America’s Messed Up Relationship with Food
Last night Sheila and I were watching a documentary on Julia Child.*
I would think she needs no introduction, but in case anyone has lived in a cave for their entire lives, she hosted a show called “The French Chef” on PBS for a number of years, and basically created the cooking show.
Because we only had three channels when I was growing up, PBS was my source for all things interesting, meaning not an afternoon soap opera or the nightly news. PBS is responsible for my love of Frank Sinatra, obsession with Peter, Paul and Mary, and then of course there was Mr. Rogers and Bob Ross.
But one day when I was flipped the channel (not with a remote, because 1984 in rural Pennsylvania), I came across “The French Chef.”

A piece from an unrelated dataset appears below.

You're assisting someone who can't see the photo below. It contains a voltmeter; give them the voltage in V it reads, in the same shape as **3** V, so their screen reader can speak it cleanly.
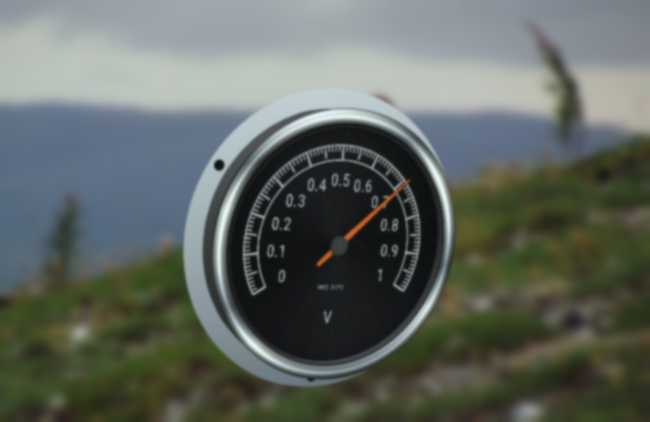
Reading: **0.7** V
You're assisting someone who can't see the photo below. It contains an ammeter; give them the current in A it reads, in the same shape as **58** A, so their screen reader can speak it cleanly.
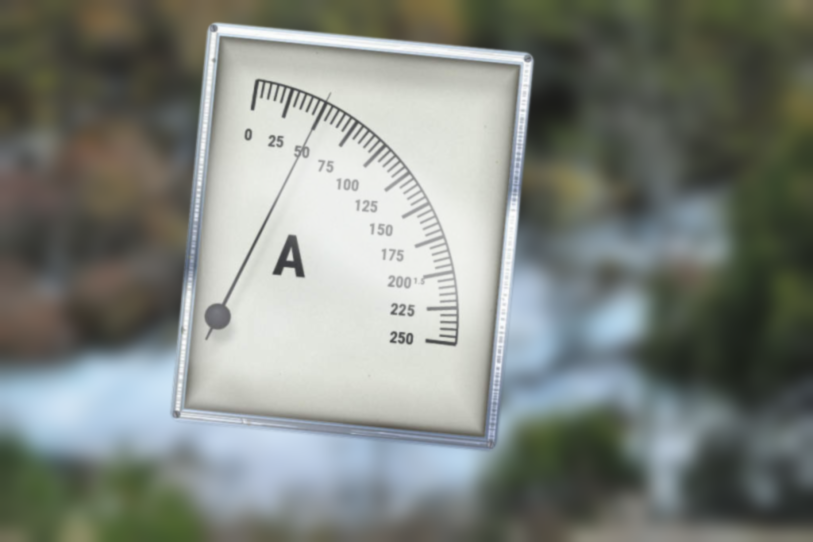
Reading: **50** A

I was mesmerized and entertained, mostly by her unusual voice, but also with the idea that, much like Bob Ross, she started with a blank canvas and ended with – well – something cool that she seemingly created out of nothing.
I loved watching the process. Despite my cluelessness in the kitchen and resentment of all things home making,* cooking shows tend to mesmerize me. Not the competition kind - those just bring me anxiety. But I enjoyed watch Julia Child make some crazy French dish seem like the kind of thing anyone could do.
I don’t, however, really love to cook. But I am an accidentally chef of sorts, as learning to cook and pay attention to nutrition is such a crucial piece of managing your wellness. For those who follow me on social media, you know that I occasionally post cooking videos, most of which would have Julia rolling over in her grave. (Click on my Instagram profile if you want to see my effort to Spatchcock a chicken)…
What struck me most as I watched this documentary, was the reverence with which all who were interviewed spoke of food. Not just of Julia herself, but of the relationship she, and the French, have with food.
In our country, I think we’ve become fearful of food.
In the documentary, the people they interviewed used words like beautiful and sensual and communal and they talked about flavor and savoring the food and I couldn’t help but feel so sad that those are not words that I hear about food very often. Many of us know that in other countries, people dine with one another and that breaking bread, literally, as the French do, is filled with love and presence and lingering over delicious food amongst the company of loved ones.
I mean I’ve never been to France, but I suddenly found myself wanting to know what it would be like to be in a culture where food was spoken about with such reverence. I don’t mean to say that Americans don’t appreciate food. But as a nutrition coach and someone who works in the fitness industry, that's not the language I hear, or even read about.
Food is reduced to calories, macros, and is discussed more like a science project and less like something that is supposed to taste good. And I'm guilty of it myself. I hear phrases like guilty pleasure and sinfully good and other words that highlight the weird relationship most Americans have with food. (Including me).
But when I think about one of the best anchor habits you can incorporate for your own nutrition practice, the very first one is to eat slowly and mindfully. Yes, it is so that you can better digest your food, and better recognize when you are full. But it's also so that you can stay present and actually enjoy your food. I doubt Julia Child ever scarfed down a sad desk lunch, regardless of how busy her schedule was.
I hesitate to actually suggest putting your fork down between bites as I sign off today. I think a better task is to watch an old episode of "The French Chef" and savor your next meal.
Let me know how it goes...
* I’ve been enjoying my subscription to HBO Max, where you can find both the documentary, as well as a short series depicting the story of how the t.v. show came to be.
** I didn’t appreciate the still pervasive gender roles that mean I HAD to take home economics when I would have rather tried shop class, thank you very much.